-------- Task input --------
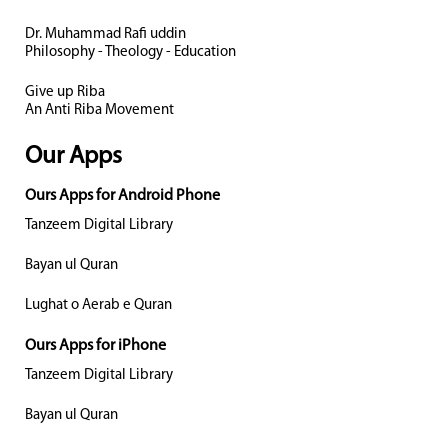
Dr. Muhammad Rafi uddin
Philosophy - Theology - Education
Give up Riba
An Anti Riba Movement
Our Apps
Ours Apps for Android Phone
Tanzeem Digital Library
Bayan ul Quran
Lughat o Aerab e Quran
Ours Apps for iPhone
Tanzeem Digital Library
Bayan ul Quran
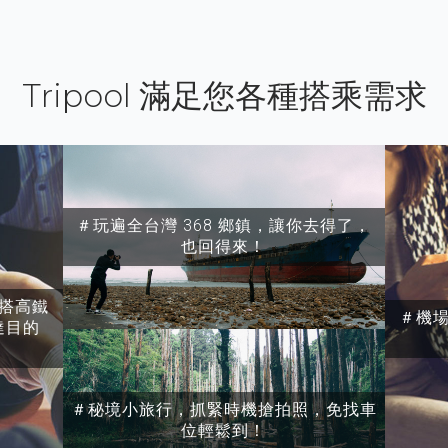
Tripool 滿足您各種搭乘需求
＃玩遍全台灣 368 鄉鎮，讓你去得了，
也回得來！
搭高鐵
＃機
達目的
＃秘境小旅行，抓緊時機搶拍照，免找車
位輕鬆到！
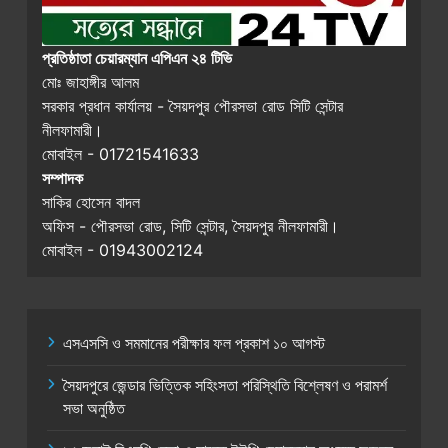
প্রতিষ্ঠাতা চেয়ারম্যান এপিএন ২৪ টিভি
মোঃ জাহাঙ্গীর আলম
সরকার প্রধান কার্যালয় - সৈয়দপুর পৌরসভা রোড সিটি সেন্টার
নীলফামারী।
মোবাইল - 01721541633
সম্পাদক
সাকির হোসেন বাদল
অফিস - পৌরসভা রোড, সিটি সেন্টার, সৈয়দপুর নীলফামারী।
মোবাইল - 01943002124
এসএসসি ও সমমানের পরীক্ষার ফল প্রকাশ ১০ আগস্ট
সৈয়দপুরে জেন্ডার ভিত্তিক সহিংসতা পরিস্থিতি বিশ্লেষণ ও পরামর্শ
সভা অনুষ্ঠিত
--------
-------- Task input --------
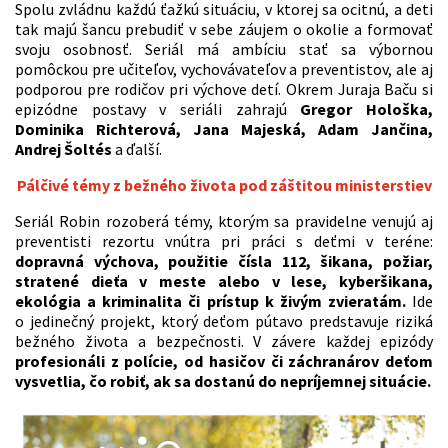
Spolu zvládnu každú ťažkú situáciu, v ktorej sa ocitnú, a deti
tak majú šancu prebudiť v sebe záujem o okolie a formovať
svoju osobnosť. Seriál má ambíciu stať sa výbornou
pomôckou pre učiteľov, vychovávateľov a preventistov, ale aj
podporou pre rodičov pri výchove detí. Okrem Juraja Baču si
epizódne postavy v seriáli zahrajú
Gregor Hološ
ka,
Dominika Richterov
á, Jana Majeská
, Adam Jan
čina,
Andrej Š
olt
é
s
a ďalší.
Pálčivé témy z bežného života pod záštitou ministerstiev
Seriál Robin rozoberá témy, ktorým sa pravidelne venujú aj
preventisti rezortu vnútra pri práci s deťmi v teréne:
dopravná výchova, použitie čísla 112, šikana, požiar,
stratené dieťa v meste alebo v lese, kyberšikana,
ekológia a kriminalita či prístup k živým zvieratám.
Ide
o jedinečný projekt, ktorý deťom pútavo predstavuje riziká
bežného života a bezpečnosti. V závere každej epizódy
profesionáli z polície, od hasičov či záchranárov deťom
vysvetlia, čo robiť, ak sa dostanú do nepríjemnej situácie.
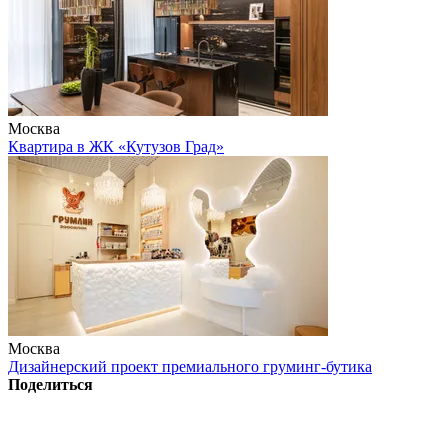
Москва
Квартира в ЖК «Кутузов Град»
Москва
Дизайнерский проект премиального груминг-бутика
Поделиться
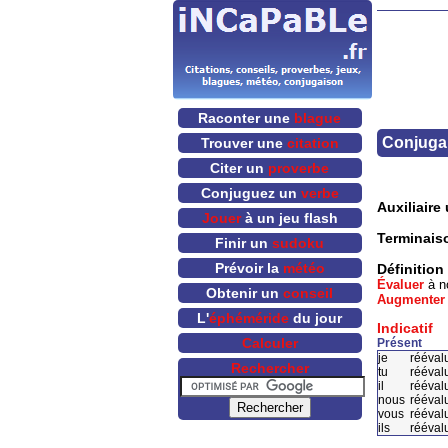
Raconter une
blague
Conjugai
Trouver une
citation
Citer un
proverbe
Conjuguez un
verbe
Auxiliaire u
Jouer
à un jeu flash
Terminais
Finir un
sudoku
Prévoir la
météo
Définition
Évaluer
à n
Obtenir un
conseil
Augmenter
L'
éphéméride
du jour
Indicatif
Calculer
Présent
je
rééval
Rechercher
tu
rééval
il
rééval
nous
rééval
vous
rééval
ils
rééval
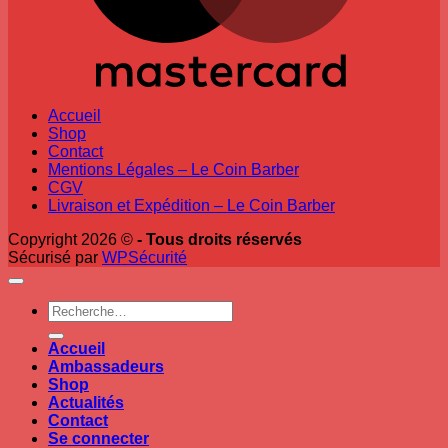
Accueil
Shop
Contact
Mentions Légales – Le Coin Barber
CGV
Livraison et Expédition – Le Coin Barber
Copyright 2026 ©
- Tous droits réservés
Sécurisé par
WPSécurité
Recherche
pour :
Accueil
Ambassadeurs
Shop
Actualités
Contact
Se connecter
--------
-------- Task input --------
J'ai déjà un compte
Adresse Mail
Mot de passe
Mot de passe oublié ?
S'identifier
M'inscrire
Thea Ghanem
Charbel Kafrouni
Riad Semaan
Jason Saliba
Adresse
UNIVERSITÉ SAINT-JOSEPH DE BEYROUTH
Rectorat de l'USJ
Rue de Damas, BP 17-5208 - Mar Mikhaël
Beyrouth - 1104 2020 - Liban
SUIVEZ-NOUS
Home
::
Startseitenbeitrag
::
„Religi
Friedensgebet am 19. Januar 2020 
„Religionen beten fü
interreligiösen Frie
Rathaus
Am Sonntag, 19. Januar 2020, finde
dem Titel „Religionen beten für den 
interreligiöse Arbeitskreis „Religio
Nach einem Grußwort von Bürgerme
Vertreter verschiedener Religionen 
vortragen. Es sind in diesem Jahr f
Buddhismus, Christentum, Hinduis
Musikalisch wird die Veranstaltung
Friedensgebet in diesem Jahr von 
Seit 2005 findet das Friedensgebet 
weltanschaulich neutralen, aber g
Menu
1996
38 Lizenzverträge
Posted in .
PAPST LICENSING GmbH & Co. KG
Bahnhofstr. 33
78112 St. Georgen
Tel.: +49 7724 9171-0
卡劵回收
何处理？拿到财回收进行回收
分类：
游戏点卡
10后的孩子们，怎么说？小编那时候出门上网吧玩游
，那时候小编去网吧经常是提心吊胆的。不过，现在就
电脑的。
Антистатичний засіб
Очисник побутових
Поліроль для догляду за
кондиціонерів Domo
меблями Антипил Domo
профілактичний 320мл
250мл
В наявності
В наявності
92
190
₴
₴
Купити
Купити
--------
(Action item) Swap "Shop" for "Boutique" in the lines of the material starting at the one containing "Raconter une" and ending at the one containing "Se connecter", and give back only those lines with nothing else altered. Leave the pictures out.

(Solution for this exercise)
Raconter une
blague
Conjugai
Trouver une
citation
Citer un
proverbe
Conjuguez un
verbe
Auxiliaire u
Jouer
à un jeu flash
Terminais
Finir un
sudoku
Prévoir la
météo
Définition
Évaluer
à n
Obtenir un
conseil
Augmenter
L'
éphéméride
du jour
Indicatif
Calculer
Présent
je
rééval
Rechercher
tu
rééval
il
rééval
nous
rééval
vous
rééval
ils
rééval
Accueil
Boutique
Contact
Mentions Légales – Le Coin Barber
CGV
Livraison et Expédition – Le Coin Barber
Copyright 2026 ©
- Tous droits réservés
Sécurisé par
WPSécurité
Recherche
pour :
Accueil
Ambassadeurs
Boutique
Actualités
Contact
Se connecter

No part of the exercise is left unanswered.